The phrase “and/or,” as used herein in the specification and in the claims, should be understood to mean “either or both” of the elements so conjoined, i.e., elements that are conjunctively present in some cases and disjunctively present in other cases. Other elements may optionally be present other than the elements specifically identified by the “and/or” clause, whether related or unrelated to those elements specifically identified, unless clearly indicated to the contrary.

An abstract is submitted herewith. It is pointed out that this abstract is being provided to comply with the rule requiring an abstract that will allow examiners and other searchers to quickly ascertain the general subject matter of the technical disclosure.
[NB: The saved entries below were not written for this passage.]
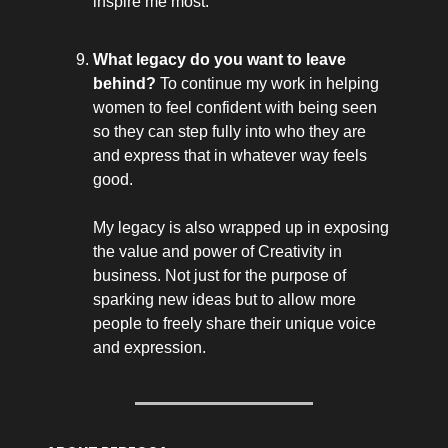
inspire me most.
What legacy do you want to leave
behind?
To continue my work in helping
women to feel confident with being seen
so they can step fully into who they are
and express that in whatever way feels
good.
My legacy is also wrapped up in exposing
the value and power of Creativity in
business. Not just for the purpose of
sparking new ideas but to allow more
people to freely share their unique voice
and expression.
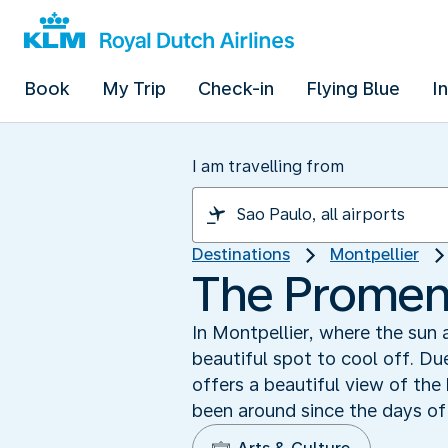
Book
My Trip
Check-in
Flying Blue
I
I am travelling from
Destinations
Montpellier
The Promen
In Montpellier, where the sun
beautiful spot to cool off. Du
offers a beautiful view of the
been around since the days of 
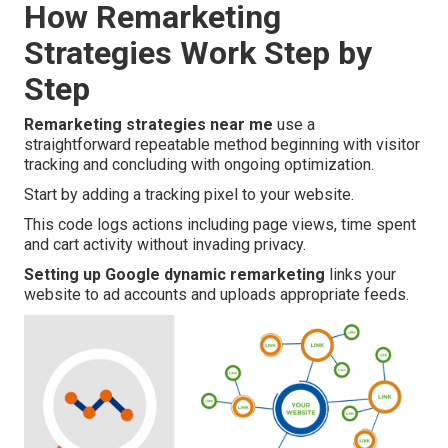
How Remarketing
Strategies Work Step by
Step
Remarketing strategies near me
use a
straightforward repeatable method beginning with visitor
tracking and concluding with ongoing optimization.
Start by adding a tracking pixel to your website.
This code logs actions including page views, time spent
and cart activity without invading privacy.
Setting up Google dynamic remarketing
links your
website to ad accounts and uploads appropriate feeds.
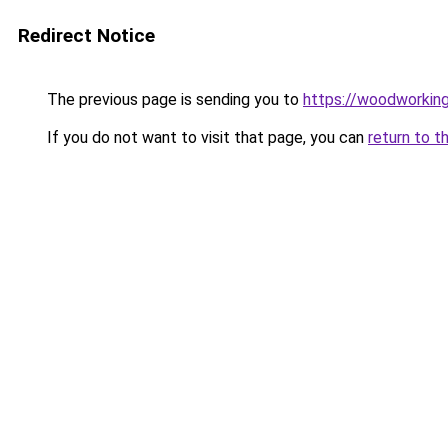
Redirect Notice
The previous page is sending you to
https://woodworkin
If you do not want to visit that page, you can
return to t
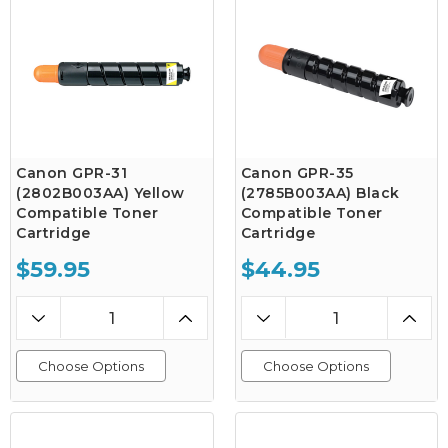
Canon GPR-31
Canon GPR-35
(2802B003AA) Yellow
(2785B003AA) Black
Compatible Toner
Compatible Toner
Cartridge
Cartridge
$59.95
$44.95
Choose Options
Choose Options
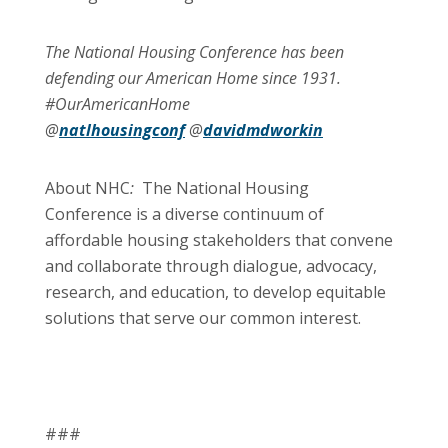
The National Housing Conference has been
defending our American Home since 1931.
#OurAmericanHome
@
natlhousingconf
@
davidmdworkin
About NHC
:
The National Housing
Conference is a diverse continuum of
affordable housing stakeholders that convene
and collaborate through dialogue, advocacy,
research, and education, to develop equitable
solutions that serve our common interest.
###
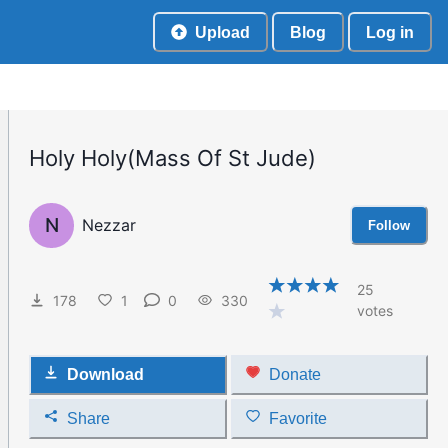
Upload
Blog
Log in
Holy Holy(Mass Of St Jude)
N
Nezzar
Follow
25
178
1
0
330
votes
Download
Donate
Share
Favorite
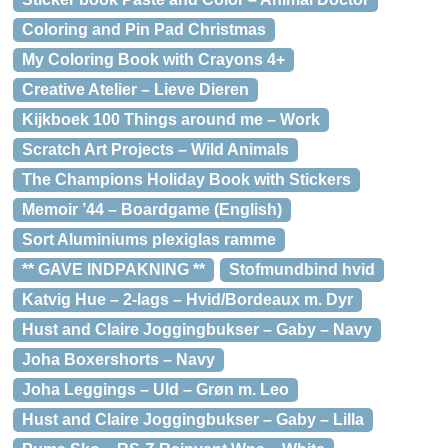
Coloring and Pin Pad Christmas
My Coloring Book with Crayons 4+
Creative Atelier – Lieve Dieren
Kijkboek 100 Things around me – Work
Scratch Art Projects – Wild Animals
The Champions Holiday Book with Stickers
Memoir ’44 – Boardgame (English)
Sort Aluminiums plexiglas ramme
** GAVE INDPAKNING **
Stofmundbind hvid
Katvig Hue – 2-lags – Hvid/Bordeaux m. Dyr
Hust and Claire Joggingbukser – Gaby – Navy
Joha Boxershorts – Navy
Joha Leggings – Uld – Grøn m. Leo
Hust and Claire Joggingbukser – Gaby – Lilla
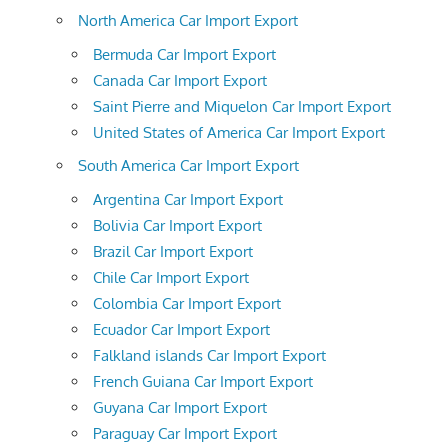
North America Car Import Export
Bermuda Car Import Export
Canada Car Import Export
Saint Pierre and Miquelon Car Import Export
United States of America Car Import Export
South America Car Import Export
Argentina Car Import Export
Bolivia Car Import Export
Brazil Car Import Export
Chile Car Import Export
Colombia Car Import Export
Ecuador Car Import Export
Falkland islands Car Import Export
French Guiana Car Import Export
Guyana Car Import Export
Paraguay Car Import Export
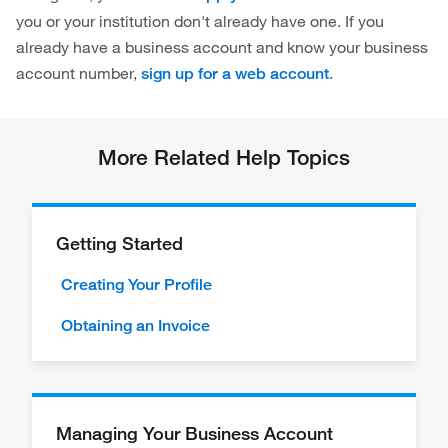
you or your institution don't already have one. If you
already have a business account and know your business
account number,
.
sign up for a web account
More Related Help Topics
Getting Started
Creating Your Profile
Obtaining an Invoice
Managing Your Business Account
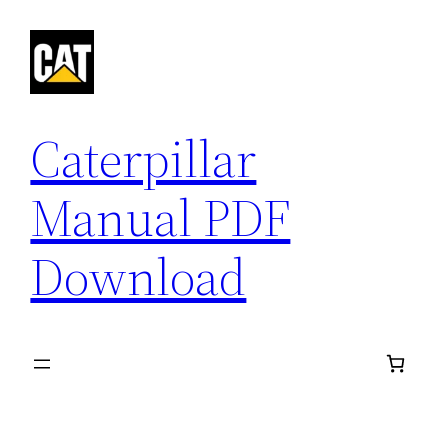
Skip
to
content
Caterpillar
Manual PDF
Download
It is submitted with the understanding that it will not be used to interpret or limit the scope or meaning of the claims, as set forth in the rules of the U.S. Patent and Trademark Office.

The following is a non-limiting list of reference numerals used in the specification:

• 10 lamp
• 12 envelope
• 14 envelope inner surface
• 16 first enclosed volume
• 18 filament
• 20 first end of filament
• 22 second end of filament
• 24 inner lead
• 26 inner lead
• 28 seal foil
• 29 second external lead
• 30 press seal
• 32 first external lead
• 34 void or press seal internal volume
• 35 bubble internal surface
• 36 bubble or cavity
• 40 fuse
• 42 capillary tube
• 44 inner diameter surface of capillary tube

Claims

1. A lamp with an internally pressed fuse comprising:

an envelope (12) having an internal surface (14) defining a first enclosed volume (16), and having a press seal (30); and

a filament (18) disposed in said first enclosed volume, an inner lead (24) extending from a first end (20) of the filament (18) into the press seal (30) electrically coupled in series to a fuse (40) pressed in the press seal (30), the fuse (40) being electrically coupled in series to a first external lead (32) extending from the press seal (30) to an exterior of the lamp, the filament (18) being further connected through a second filament end (22) to the exterior of the lamp for electrical connection,

wherein said press seal (30) further has an inner press seal surface (35; 44) defining a press seal internal volume (34) containing a non-oxidizing atmosphere, said fuse (40) being disposed in said press seal internal volume (34).

2. The lamp of claim 1, wherein said non-oxidizing atmosphere comprises an inert gas.

3. The lamp of claim 2, wherein said inert gas comprises nitrogen.

3. The lamp of claim 1, wherein said fuse (40) is disposed in said press seal internal volume (34) in spaced relation to said inner press seal surface (35; 44).

4. The lamp of claim 1, wherein said press seal internal volume (34) is not in communication with said first enclosed volume (16).

5. The lamp of claim 1, wherein said press seal internal volume (34) is defined by a bubble (36) formed in said press seal (30).

6. The lamp of claim 1, wherein said press seal internal volume (34) is defined by a region inside a capillary tube (42) surrounding said fuse (40) and contained within said press seal (30).